[Dataset excerpts]
● ● ● ● ●
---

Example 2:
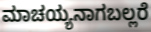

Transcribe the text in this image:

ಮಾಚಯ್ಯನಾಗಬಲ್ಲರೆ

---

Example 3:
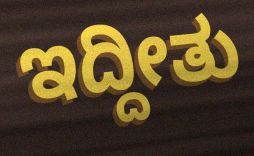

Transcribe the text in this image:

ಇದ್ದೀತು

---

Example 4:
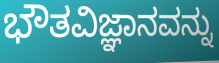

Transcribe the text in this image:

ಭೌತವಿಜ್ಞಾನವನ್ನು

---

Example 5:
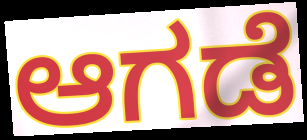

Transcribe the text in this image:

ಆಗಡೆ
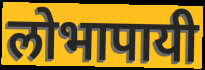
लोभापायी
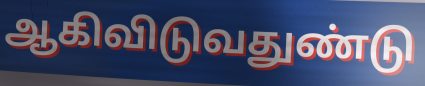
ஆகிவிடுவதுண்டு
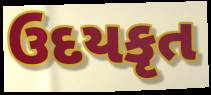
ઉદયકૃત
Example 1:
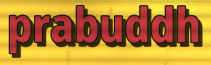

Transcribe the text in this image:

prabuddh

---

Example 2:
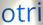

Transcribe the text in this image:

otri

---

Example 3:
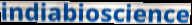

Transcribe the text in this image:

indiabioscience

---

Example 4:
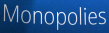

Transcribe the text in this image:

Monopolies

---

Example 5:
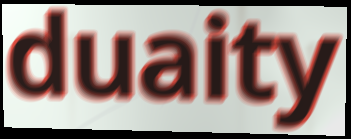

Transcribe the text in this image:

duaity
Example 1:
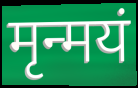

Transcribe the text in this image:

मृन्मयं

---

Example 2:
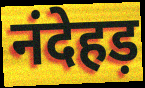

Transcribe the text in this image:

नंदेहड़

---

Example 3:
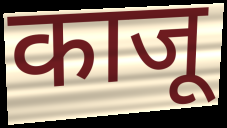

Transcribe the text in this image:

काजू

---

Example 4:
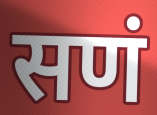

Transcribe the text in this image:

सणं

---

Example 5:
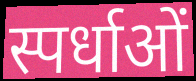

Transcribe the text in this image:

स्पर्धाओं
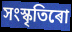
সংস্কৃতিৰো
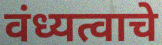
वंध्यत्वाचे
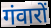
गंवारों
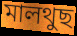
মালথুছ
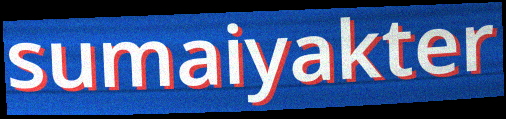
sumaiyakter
● ● ● ● ●
WHAT IS REQUIRED>
Retype the lines above exactly, no pictures.

PROBLEM SOLUTION>
---

Example 2:

Transcribe the text in this image:

ಮಾಚಯ್ಯನಾಗಬಲ್ಲರೆ

---

Example 3:

Transcribe the text in this image:

ಇದ್ದೀತು

---

Example 4:

Transcribe the text in this image:

ಭೌತವಿಜ್ಞಾನವನ್ನು

---

Example 5:

Transcribe the text in this image:

ಆಗಡೆ
लोभापायी
ஆகிவிடுவதுண்டு
ઉદયકૃત
Example 1:

Transcribe the text in this image:

prabuddh

---

Example 2:

Transcribe the text in this image:

otri

---

Example 3:

Transcribe the text in this image:

indiabioscience

---

Example 4:

Transcribe the text in this image:

Monopolies

---

Example 5:

Transcribe the text in this image:

duaity
Example 1:

Transcribe the text in this image:

मृन्मयं

---

Example 2:

Transcribe the text in this image:

नंदेहड़

---

Example 3:

Transcribe the text in this image:

काजू

---

Example 4:

Transcribe the text in this image:

सणं

---

Example 5:

Transcribe the text in this image:

स्पर्धाओं
সংস্কৃতিৰো
वंध्यत्वाचे
गंवारों
মালথুছ
sumaiyakter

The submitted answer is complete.